Diese Atmosphäre beeindruckte übrigens auch jene, die schon im Stadion gewesen waren, als Carl Lewis und Jürgen Hingsen noch angetreten waren. Schwarzkopf kam in die Arena, sie wirkte ruhig und gelöst, sie entledigte sich als Letzte der wärmenden Klamotten und rannte gar noch einem Ordner hinterher, weil sie etwas vergessen hatte. Sie stellte sich an ihren Platz und blies Backen auf. Herzschläge über die Lautsprecher im Stadion.

Dann begann das Rennen - und Schwarzkopf rannte sich tatsächlich die Seele aus dem Leib. Eine Runde lang blieb sie an Ennis dran, dann plötzlich überholte sie und lief vorneweg. Die Russin konterte und kam vor Schwarzkopf ins Ziel. Die Zeit reichte vermutlich für Silber - doch dann wurde sie disqualifiziert. Und dann wieder nicht und dann protestierten noch die Ukrainer, weil Ljudmyla Josypenko nun Vierte war. Dann musste die deutsche Mannschaft Gegenprotest einlegen. Es ging weiter.

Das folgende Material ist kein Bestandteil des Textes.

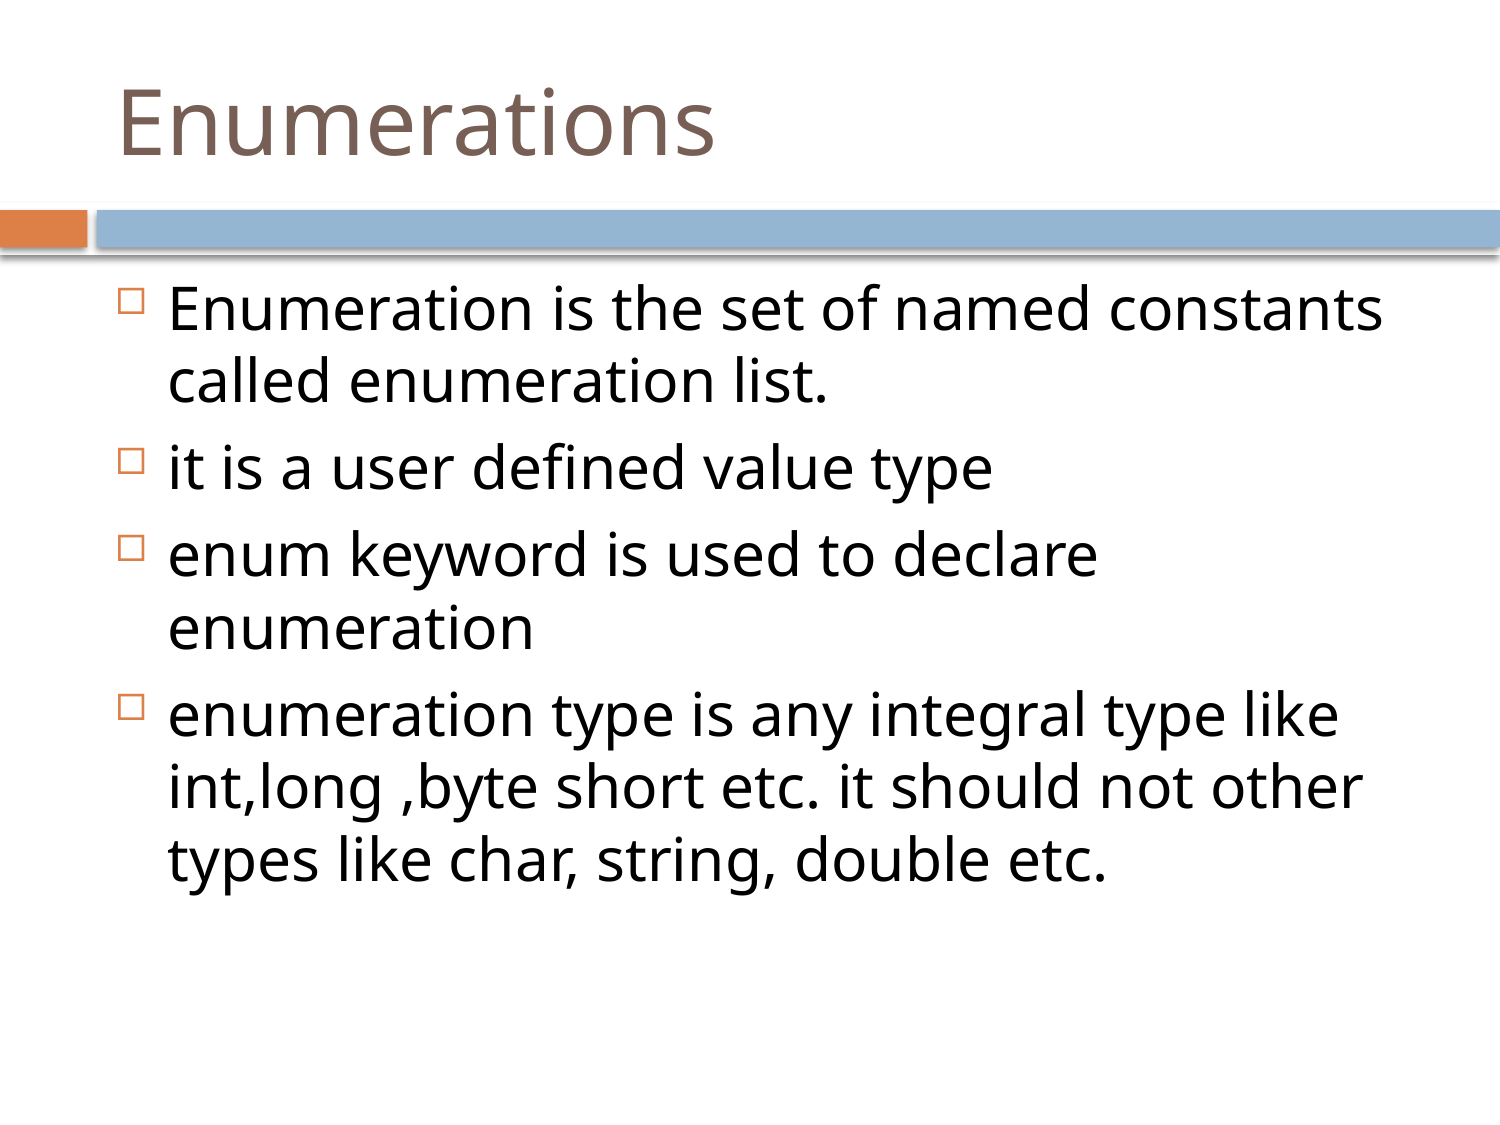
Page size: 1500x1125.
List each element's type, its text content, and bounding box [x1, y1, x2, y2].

title Enumerations [100, 37, 1438, 200]
list Enumeration is the set of named constants called enumeration list. it is a user defined value type enum keyword is used to declare enumeration enumeration type is any integral type like int,long ,byte short etc. it should not other types like char, string, double etc. [100, 262, 1438, 1000]
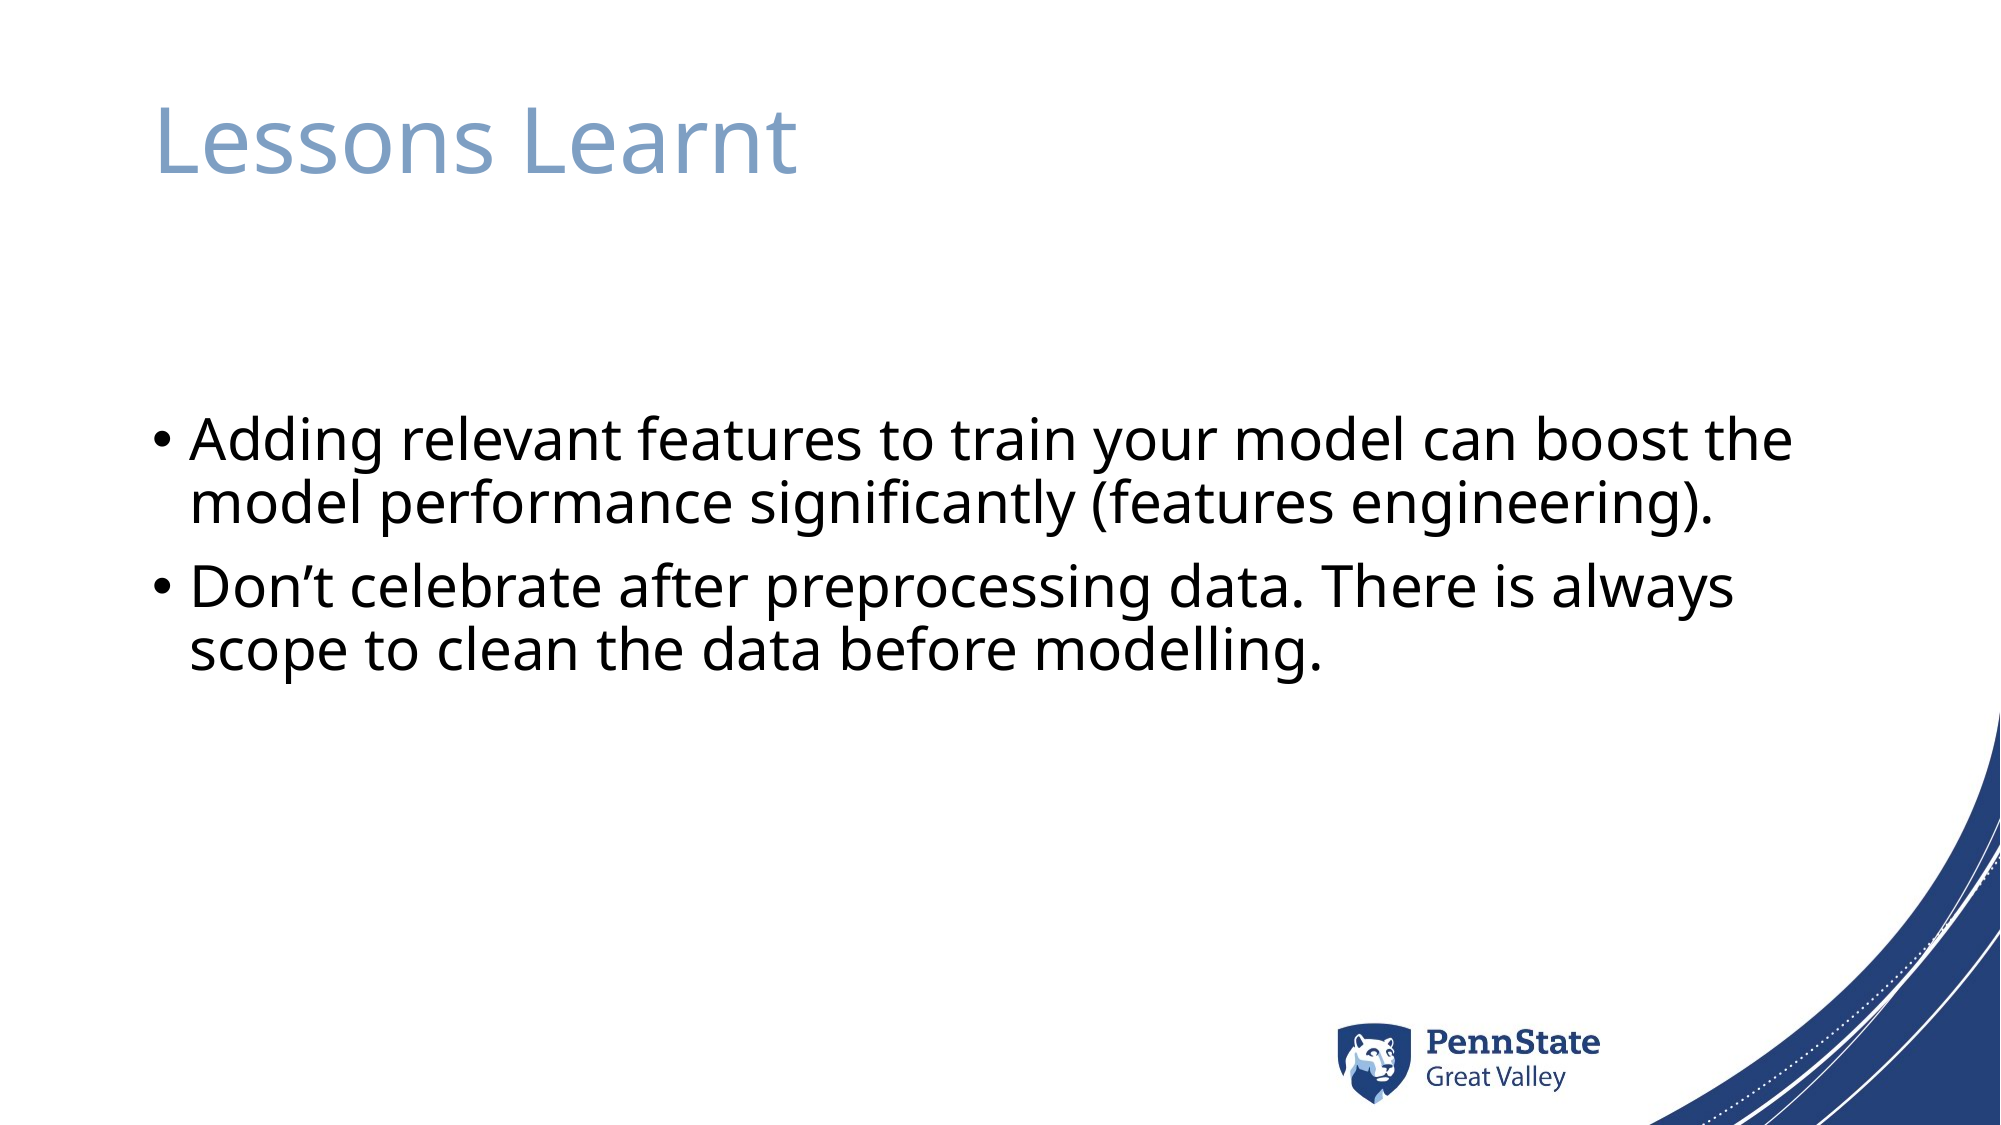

Irgendwann war dann doch klar: Lilli Schwarzkopf war verwechselt worden. Gut, dass in der Leichtathletik eine Entscheidung der Schiedsrichter im Gegensatz zum Weltsport Fußball noch verbessert werden kann. Dennoch war ein peinlicher Faux Pas der Kampfrichter. Oder wie Lilli Schwarzkopf sagte: Die Briten haben Humor.